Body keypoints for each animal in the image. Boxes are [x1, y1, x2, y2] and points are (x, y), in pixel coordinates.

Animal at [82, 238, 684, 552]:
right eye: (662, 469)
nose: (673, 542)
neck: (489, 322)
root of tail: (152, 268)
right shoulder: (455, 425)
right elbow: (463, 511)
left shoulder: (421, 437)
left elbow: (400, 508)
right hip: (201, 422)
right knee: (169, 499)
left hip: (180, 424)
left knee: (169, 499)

...

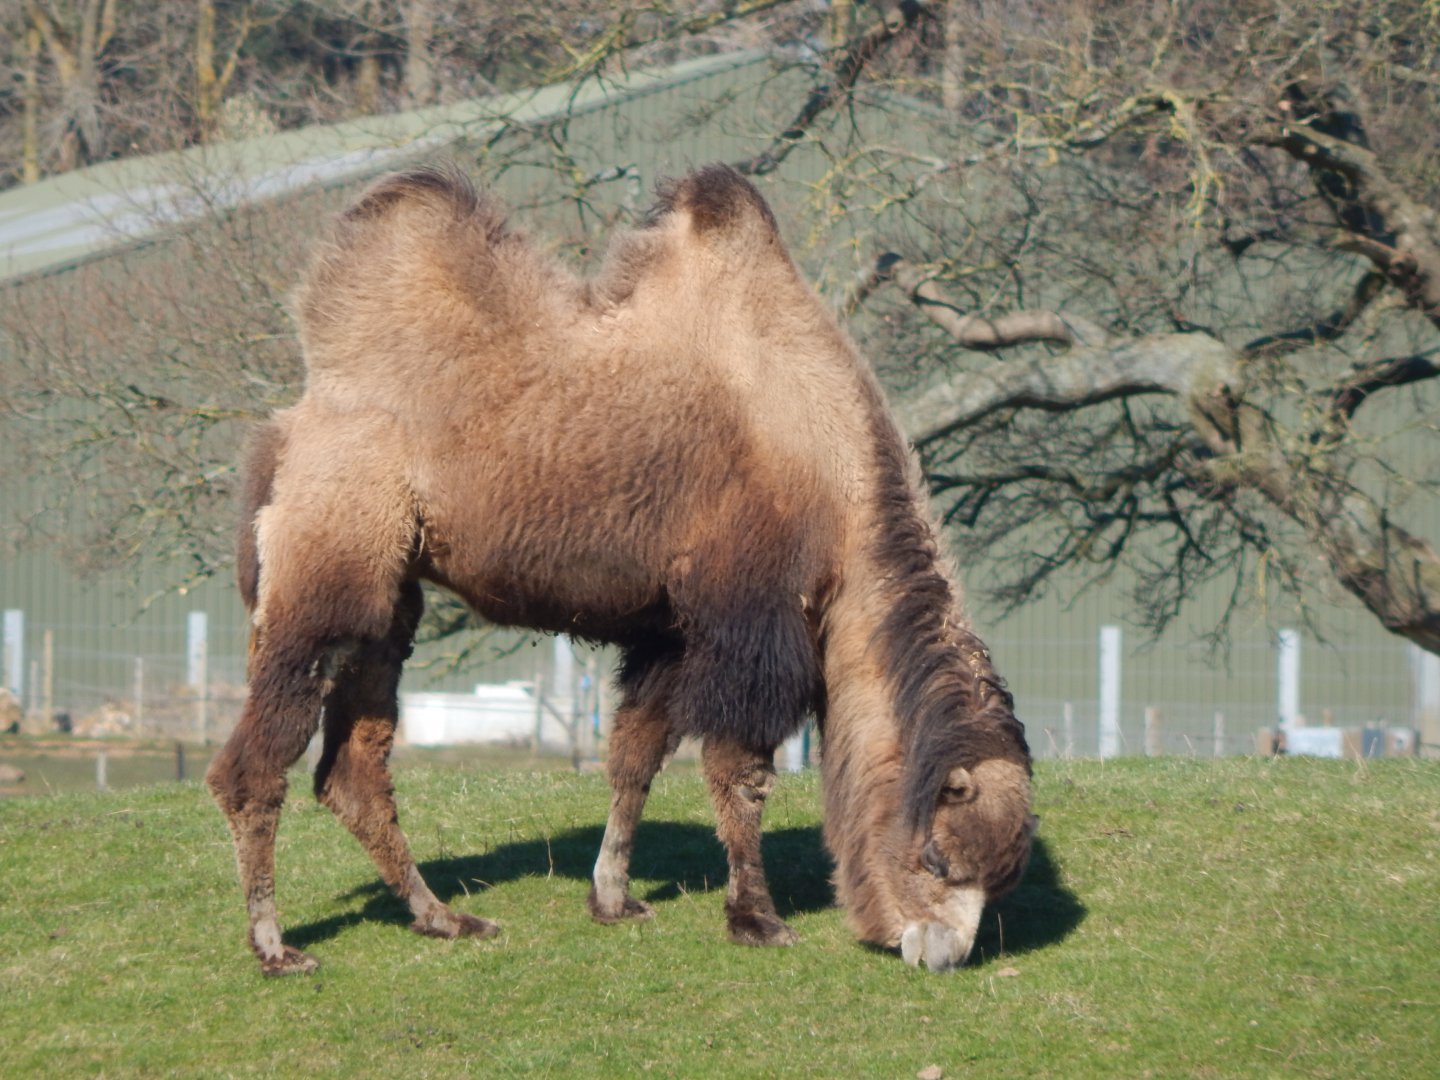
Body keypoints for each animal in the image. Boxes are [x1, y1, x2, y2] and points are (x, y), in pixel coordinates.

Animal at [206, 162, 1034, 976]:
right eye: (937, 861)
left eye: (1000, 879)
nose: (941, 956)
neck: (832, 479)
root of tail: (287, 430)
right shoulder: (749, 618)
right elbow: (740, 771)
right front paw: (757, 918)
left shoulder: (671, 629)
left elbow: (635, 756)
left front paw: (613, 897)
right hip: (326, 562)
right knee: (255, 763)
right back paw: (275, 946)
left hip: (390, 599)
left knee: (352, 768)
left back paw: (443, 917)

Work instruction:
Copy out each line of the entries that holds "elbow".

Solution to the problem:
right elbow: (463, 511)
left elbow: (400, 508)
right elbow: (740, 771)
left elbow: (635, 756)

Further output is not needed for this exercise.